■ YOUR GOAL: Exactly as they appear, output all of the records. Skip any images.

■ RECORDS FOR THIS TASK:
======
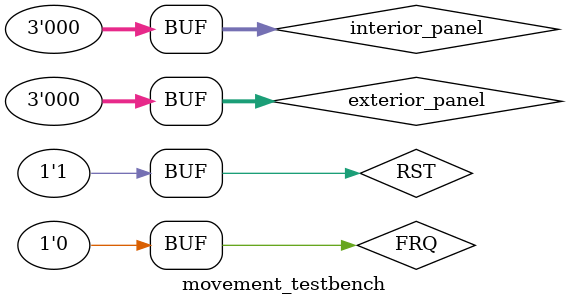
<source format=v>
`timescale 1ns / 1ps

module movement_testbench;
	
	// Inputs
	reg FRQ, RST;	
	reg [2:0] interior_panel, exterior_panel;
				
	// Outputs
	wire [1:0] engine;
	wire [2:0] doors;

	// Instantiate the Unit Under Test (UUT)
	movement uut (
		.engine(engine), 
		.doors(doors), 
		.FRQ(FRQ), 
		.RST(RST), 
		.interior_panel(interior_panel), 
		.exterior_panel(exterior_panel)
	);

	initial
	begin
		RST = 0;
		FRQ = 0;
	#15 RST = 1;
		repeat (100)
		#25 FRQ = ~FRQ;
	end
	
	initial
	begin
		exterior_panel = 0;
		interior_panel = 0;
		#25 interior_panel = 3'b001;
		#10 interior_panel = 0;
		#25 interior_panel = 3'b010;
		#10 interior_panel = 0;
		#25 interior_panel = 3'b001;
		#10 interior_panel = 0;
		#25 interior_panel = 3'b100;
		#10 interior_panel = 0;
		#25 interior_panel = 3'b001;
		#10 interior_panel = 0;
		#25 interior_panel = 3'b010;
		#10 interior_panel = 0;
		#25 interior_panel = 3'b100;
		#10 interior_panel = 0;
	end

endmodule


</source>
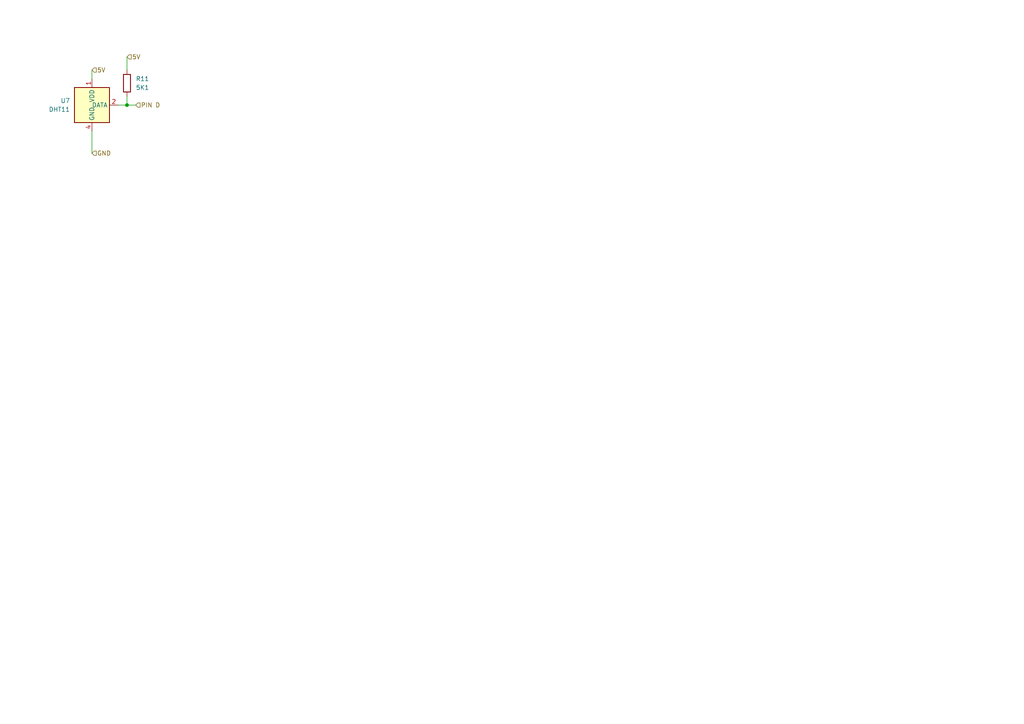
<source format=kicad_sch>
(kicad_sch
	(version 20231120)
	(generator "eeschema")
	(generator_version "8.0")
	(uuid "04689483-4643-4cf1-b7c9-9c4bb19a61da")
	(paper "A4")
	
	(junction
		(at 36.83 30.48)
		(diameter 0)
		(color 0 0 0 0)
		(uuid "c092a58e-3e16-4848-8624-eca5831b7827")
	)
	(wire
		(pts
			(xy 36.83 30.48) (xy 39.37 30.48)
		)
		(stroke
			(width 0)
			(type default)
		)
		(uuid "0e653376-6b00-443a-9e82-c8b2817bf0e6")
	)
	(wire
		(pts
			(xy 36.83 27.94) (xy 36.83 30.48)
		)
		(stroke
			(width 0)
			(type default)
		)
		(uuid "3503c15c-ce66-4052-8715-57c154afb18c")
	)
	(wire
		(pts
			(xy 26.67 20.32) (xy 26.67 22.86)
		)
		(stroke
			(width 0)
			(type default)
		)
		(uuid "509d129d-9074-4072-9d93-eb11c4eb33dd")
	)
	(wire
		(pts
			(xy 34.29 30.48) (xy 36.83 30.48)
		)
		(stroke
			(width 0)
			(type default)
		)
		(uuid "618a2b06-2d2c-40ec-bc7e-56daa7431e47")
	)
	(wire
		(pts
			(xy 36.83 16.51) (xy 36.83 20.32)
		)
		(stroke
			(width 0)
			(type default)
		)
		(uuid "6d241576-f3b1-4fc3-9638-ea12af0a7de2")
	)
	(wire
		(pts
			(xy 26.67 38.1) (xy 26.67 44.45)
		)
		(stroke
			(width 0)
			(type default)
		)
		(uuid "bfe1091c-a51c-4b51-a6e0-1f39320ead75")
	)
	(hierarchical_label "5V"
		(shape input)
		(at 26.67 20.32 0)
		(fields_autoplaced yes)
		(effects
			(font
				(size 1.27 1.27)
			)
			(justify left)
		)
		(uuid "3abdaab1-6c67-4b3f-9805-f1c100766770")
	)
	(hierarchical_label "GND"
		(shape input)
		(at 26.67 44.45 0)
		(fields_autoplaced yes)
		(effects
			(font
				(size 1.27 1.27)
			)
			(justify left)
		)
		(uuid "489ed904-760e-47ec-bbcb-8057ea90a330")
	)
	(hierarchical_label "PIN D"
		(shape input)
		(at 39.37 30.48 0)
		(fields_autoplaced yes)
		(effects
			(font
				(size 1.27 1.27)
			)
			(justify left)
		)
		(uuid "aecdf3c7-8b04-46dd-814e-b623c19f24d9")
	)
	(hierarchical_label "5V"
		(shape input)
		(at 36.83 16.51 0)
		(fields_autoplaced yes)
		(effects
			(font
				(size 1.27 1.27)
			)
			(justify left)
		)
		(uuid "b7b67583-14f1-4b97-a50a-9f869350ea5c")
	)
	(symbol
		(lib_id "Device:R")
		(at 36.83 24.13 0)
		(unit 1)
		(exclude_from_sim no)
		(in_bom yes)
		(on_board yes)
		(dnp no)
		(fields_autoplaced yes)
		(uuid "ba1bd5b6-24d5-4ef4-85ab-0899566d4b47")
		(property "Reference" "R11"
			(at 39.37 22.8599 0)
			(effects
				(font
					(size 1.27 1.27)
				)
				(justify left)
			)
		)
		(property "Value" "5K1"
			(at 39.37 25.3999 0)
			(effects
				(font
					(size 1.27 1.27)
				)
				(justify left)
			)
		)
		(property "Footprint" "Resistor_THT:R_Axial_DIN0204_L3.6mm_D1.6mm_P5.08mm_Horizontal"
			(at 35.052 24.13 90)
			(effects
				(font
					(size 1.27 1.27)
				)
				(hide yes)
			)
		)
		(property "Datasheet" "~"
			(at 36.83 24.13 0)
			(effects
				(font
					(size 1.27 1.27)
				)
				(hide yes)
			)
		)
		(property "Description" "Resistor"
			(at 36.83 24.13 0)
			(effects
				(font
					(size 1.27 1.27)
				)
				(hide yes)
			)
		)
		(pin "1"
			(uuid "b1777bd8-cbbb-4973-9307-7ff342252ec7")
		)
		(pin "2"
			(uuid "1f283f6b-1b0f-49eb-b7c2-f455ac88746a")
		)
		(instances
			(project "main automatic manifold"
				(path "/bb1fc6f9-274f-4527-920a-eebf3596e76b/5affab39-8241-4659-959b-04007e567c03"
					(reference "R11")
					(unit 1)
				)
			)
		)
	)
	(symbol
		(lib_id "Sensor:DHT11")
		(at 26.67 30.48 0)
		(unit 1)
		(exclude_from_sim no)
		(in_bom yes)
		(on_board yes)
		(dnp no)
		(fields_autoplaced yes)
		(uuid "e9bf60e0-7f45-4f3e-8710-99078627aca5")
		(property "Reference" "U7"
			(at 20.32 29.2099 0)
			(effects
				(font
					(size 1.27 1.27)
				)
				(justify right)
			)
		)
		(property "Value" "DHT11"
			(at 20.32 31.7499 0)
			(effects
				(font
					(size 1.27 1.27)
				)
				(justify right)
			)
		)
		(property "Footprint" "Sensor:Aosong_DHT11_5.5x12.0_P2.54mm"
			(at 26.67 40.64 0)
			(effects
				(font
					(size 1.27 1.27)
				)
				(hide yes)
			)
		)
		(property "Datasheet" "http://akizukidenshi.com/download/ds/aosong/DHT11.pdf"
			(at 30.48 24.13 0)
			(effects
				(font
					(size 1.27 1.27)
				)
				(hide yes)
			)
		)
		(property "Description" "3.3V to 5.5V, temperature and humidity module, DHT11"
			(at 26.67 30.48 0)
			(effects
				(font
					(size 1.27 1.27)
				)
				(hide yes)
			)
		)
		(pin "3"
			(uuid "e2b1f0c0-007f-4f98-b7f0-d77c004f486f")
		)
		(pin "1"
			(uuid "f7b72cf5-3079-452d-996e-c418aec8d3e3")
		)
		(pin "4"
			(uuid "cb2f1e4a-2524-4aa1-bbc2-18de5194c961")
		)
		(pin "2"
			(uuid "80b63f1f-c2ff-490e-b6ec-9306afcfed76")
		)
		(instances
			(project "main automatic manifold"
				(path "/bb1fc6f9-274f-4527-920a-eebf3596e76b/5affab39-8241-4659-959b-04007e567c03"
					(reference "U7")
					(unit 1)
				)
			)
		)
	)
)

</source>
======
■ SOLUTION FOR THIS PROBLEM:
<source format=v>
`timescale 1ns / 1ps

module movement_testbench;
	
	// Inputs
	reg FRQ, RST;	
	reg [2:0] interior_panel, exterior_panel;
				
	// Outputs
	wire [1:0] engine;
	wire [2:0] doors;

	// Instantiate the Unit Under Test (UUT)
	movement uut (
		.engine(engine), 
		.doors(doors), 
		.FRQ(FRQ), 
		.RST(RST), 
		.interior_panel(interior_panel), 
		.exterior_panel(exterior_panel)
	);

	initial
	begin
		RST = 0;
		FRQ = 0;
	#15 RST = 1;
		repeat (100)
		#25 FRQ = ~FRQ;
	end
	
	initial
	begin
		exterior_panel = 0;
		interior_panel = 0;
		#25 interior_panel = 3'b001;
		#10 interior_panel = 0;
		#25 interior_panel = 3'b010;
		#10 interior_panel = 0;
		#25 interior_panel = 3'b001;
		#10 interior_panel = 0;
		#25 interior_panel = 3'b100;
		#10 interior_panel = 0;
		#25 interior_panel = 3'b001;
		#10 interior_panel = 0;
		#25 interior_panel = 3'b010;
		#10 interior_panel = 0;
		#25 interior_panel = 3'b100;
		#10 interior_panel = 0;
	end

endmodule


</source>
<source format=kicad_sch>
(kicad_sch
	(version 20231120)
	(generator "eeschema")
	(generator_version "8.0")
	(uuid "04689483-4643-4cf1-b7c9-9c4bb19a61da")
	(paper "A4")
	
	(junction
		(at 36.83 30.48)
		(diameter 0)
		(color 0 0 0 0)
		(uuid "c092a58e-3e16-4848-8624-eca5831b7827")
	)
	(wire
		(pts
			(xy 36.83 30.48) (xy 39.37 30.48)
		)
		(stroke
			(width 0)
			(type default)
		)
		(uuid "0e653376-6b00-443a-9e82-c8b2817bf0e6")
	)
	(wire
		(pts
			(xy 36.83 27.94) (xy 36.83 30.48)
		)
		(stroke
			(width 0)
			(type default)
		)
		(uuid "3503c15c-ce66-4052-8715-57c154afb18c")
	)
	(wire
		(pts
			(xy 26.67 20.32) (xy 26.67 22.86)
		)
		(stroke
			(width 0)
			(type default)
		)
		(uuid "509d129d-9074-4072-9d93-eb11c4eb33dd")
	)
	(wire
		(pts
			(xy 34.29 30.48) (xy 36.83 30.48)
		)
		(stroke
			(width 0)
			(type default)
		)
		(uuid "618a2b06-2d2c-40ec-bc7e-56daa7431e47")
	)
	(wire
		(pts
			(xy 36.83 16.51) (xy 36.83 20.32)
		)
		(stroke
			(width 0)
			(type default)
		)
		(uuid "6d241576-f3b1-4fc3-9638-ea12af0a7de2")
	)
	(wire
		(pts
			(xy 26.67 38.1) (xy 26.67 44.45)
		)
		(stroke
			(width 0)
			(type default)
		)
		(uuid "bfe1091c-a51c-4b51-a6e0-1f39320ead75")
	)
	(hierarchical_label "5V"
		(shape input)
		(at 26.67 20.32 0)
		(fields_autoplaced yes)
		(effects
			(font
				(size 1.27 1.27)
			)
			(justify left)
		)
		(uuid "3abdaab1-6c67-4b3f-9805-f1c100766770")
	)
	(hierarchical_label "GND"
		(shape input)
		(at 26.67 44.45 0)
		(fields_autoplaced yes)
		(effects
			(font
				(size 1.27 1.27)
			)
			(justify left)
		)
		(uuid "489ed904-760e-47ec-bbcb-8057ea90a330")
	)
	(hierarchical_label "PIN D"
		(shape input)
		(at 39.37 30.48 0)
		(fields_autoplaced yes)
		(effects
			(font
				(size 1.27 1.27)
			)
			(justify left)
		)
		(uuid "aecdf3c7-8b04-46dd-814e-b623c19f24d9")
	)
	(hierarchical_label "5V"
		(shape input)
		(at 36.83 16.51 0)
		(fields_autoplaced yes)
		(effects
			(font
				(size 1.27 1.27)
			)
			(justify left)
		)
		(uuid "b7b67583-14f1-4b97-a50a-9f869350ea5c")
	)
	(symbol
		(lib_id "Device:R")
		(at 36.83 24.13 0)
		(unit 1)
		(exclude_from_sim no)
		(in_bom yes)
		(on_board yes)
		(dnp no)
		(fields_autoplaced yes)
		(uuid "ba1bd5b6-24d5-4ef4-85ab-0899566d4b47")
		(property "Reference" "R11"
			(at 39.37 22.8599 0)
			(effects
				(font
					(size 1.27 1.27)
				)
				(justify left)
			)
		)
		(property "Value" "5K1"
			(at 39.37 25.3999 0)
			(effects
				(font
					(size 1.27 1.27)
				)
				(justify left)
			)
		)
		(property "Footprint" "Resistor_THT:R_Axial_DIN0204_L3.6mm_D1.6mm_P5.08mm_Horizontal"
			(at 35.052 24.13 90)
			(effects
				(font
					(size 1.27 1.27)
				)
				(hide yes)
			)
		)
		(property "Datasheet" "~"
			(at 36.83 24.13 0)
			(effects
				(font
					(size 1.27 1.27)
				)
				(hide yes)
			)
		)
		(property "Description" "Resistor"
			(at 36.83 24.13 0)
			(effects
				(font
					(size 1.27 1.27)
				)
				(hide yes)
			)
		)
		(pin "1"
			(uuid "b1777bd8-cbbb-4973-9307-7ff342252ec7")
		)
		(pin "2"
			(uuid "1f283f6b-1b0f-49eb-b7c2-f455ac88746a")
		)
		(instances
			(project "main automatic manifold"
				(path "/bb1fc6f9-274f-4527-920a-eebf3596e76b/5affab39-8241-4659-959b-04007e567c03"
					(reference "R11")
					(unit 1)
				)
			)
		)
	)
	(symbol
		(lib_id "Sensor:DHT11")
		(at 26.67 30.48 0)
		(unit 1)
		(exclude_from_sim no)
		(in_bom yes)
		(on_board yes)
		(dnp no)
		(fields_autoplaced yes)
		(uuid "e9bf60e0-7f45-4f3e-8710-99078627aca5")
		(property "Reference" "U7"
			(at 20.32 29.2099 0)
			(effects
				(font
					(size 1.27 1.27)
				)
				(justify right)
			)
		)
		(property "Value" "DHT11"
			(at 20.32 31.7499 0)
			(effects
				(font
					(size 1.27 1.27)
				)
				(justify right)
			)
		)
		(property "Footprint" "Sensor:Aosong_DHT11_5.5x12.0_P2.54mm"
			(at 26.67 40.64 0)
			(effects
				(font
					(size 1.27 1.27)
				)
				(hide yes)
			)
		)
		(property "Datasheet" "http://akizukidenshi.com/download/ds/aosong/DHT11.pdf"
			(at 30.48 24.13 0)
			(effects
				(font
					(size 1.27 1.27)
				)
				(hide yes)
			)
		)
		(property "Description" "3.3V to 5.5V, temperature and humidity module, DHT11"
			(at 26.67 30.48 0)
			(effects
				(font
					(size 1.27 1.27)
				)
				(hide yes)
			)
		)
		(pin "3"
			(uuid "e2b1f0c0-007f-4f98-b7f0-d77c004f486f")
		)
		(pin "1"
			(uuid "f7b72cf5-3079-452d-996e-c418aec8d3e3")
		)
		(pin "4"
			(uuid "cb2f1e4a-2524-4aa1-bbc2-18de5194c961")
		)
		(pin "2"
			(uuid "80b63f1f-c2ff-490e-b6ec-9306afcfed76")
		)
		(instances
			(project "main automatic manifold"
				(path "/bb1fc6f9-274f-4527-920a-eebf3596e76b/5affab39-8241-4659-959b-04007e567c03"
					(reference "U7")
					(unit 1)
				)
			)
		)
	)
)

</source>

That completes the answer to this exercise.